Instructions for the task:
Please reproduce the line containing "9 | Solitary" and every line after it in the records below, exactly and with nothing else.

[Start of section]

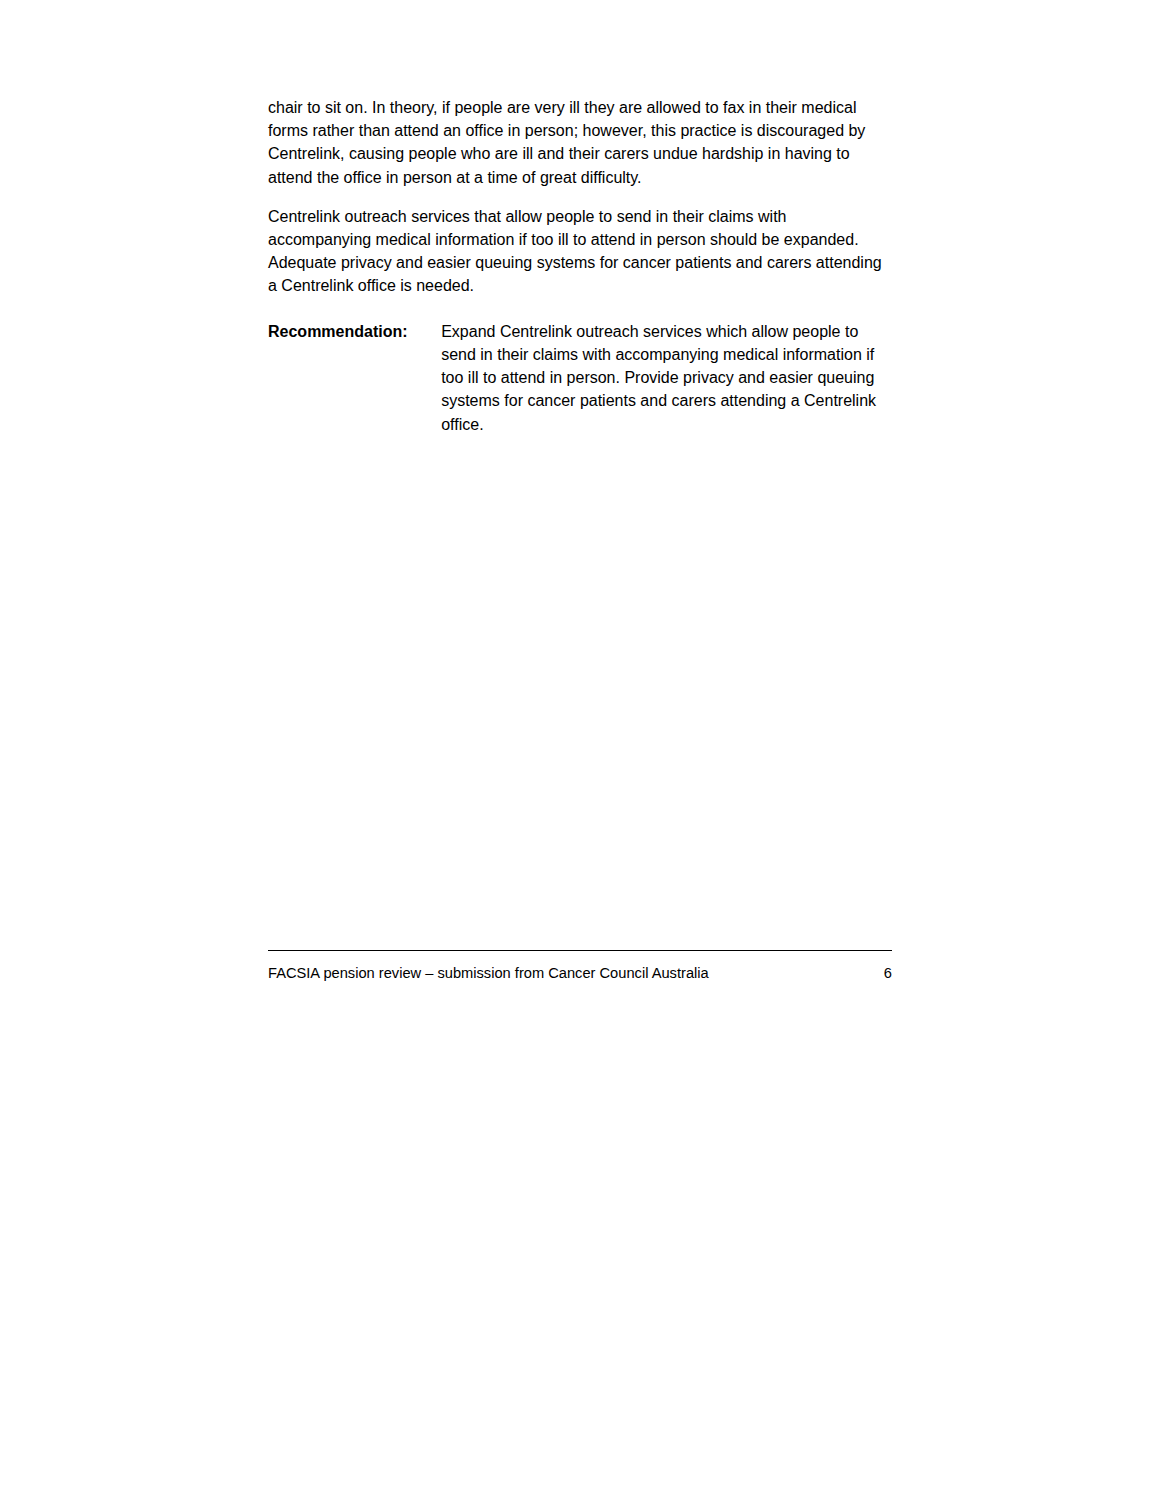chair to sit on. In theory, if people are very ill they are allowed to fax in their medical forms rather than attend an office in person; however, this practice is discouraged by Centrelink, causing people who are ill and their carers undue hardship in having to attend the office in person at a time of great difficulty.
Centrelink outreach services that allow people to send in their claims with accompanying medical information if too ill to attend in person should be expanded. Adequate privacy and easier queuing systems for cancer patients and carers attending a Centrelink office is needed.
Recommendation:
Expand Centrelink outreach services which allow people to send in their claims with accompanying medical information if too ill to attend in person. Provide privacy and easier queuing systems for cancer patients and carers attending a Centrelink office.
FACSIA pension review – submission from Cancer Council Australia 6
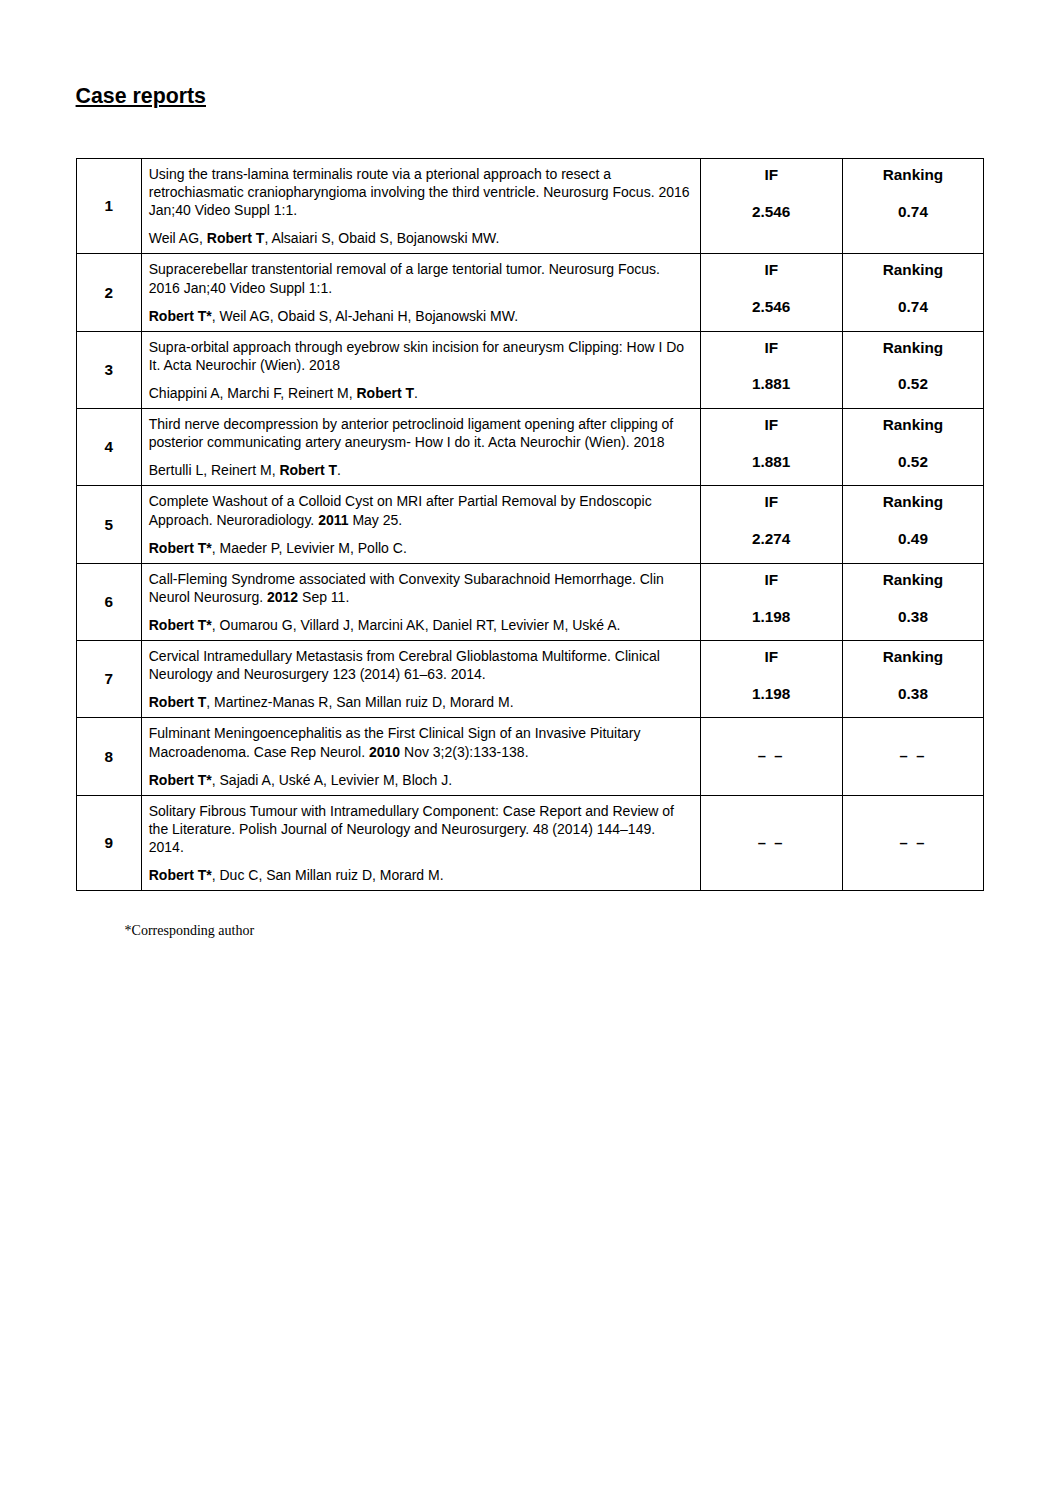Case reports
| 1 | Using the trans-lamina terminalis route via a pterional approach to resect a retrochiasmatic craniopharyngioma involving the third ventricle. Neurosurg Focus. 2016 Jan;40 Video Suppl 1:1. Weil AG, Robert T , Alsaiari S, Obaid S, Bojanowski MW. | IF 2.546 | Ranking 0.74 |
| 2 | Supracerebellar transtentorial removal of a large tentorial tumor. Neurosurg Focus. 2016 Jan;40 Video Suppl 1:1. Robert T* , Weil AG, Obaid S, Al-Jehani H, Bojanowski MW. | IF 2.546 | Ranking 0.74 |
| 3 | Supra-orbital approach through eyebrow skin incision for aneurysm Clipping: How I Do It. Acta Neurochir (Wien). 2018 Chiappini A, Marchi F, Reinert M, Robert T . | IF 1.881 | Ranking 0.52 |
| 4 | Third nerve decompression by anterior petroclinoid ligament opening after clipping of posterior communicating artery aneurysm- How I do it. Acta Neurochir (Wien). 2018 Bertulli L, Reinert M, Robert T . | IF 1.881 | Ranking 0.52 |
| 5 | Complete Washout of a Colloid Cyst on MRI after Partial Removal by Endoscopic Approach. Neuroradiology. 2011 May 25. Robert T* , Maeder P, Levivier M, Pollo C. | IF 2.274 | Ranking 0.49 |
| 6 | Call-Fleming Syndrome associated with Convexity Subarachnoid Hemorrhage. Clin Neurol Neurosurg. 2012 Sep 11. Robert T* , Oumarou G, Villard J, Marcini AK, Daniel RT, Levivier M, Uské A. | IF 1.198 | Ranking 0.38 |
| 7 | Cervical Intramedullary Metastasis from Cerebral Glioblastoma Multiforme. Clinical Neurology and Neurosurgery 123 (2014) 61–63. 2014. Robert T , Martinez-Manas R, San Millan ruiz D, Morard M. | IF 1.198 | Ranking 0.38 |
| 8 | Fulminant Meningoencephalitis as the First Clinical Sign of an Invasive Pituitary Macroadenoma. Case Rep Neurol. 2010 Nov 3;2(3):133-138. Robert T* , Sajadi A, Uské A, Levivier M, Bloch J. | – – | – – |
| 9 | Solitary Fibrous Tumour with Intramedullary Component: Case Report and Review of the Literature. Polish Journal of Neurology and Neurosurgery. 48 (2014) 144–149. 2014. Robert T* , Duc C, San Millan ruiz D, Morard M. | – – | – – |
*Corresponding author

[End of section]

Output of the exercise:
| 9 | Solitary Fibrous Tumour with Intramedullary Component: Case Report and Review of the Literature. Polish Journal of Neurology and Neurosurgery. 48 (2014) 144–149. 2014. Robert T* , Duc C, San Millan ruiz D, Morard M. | – – | – – |
*Corresponding author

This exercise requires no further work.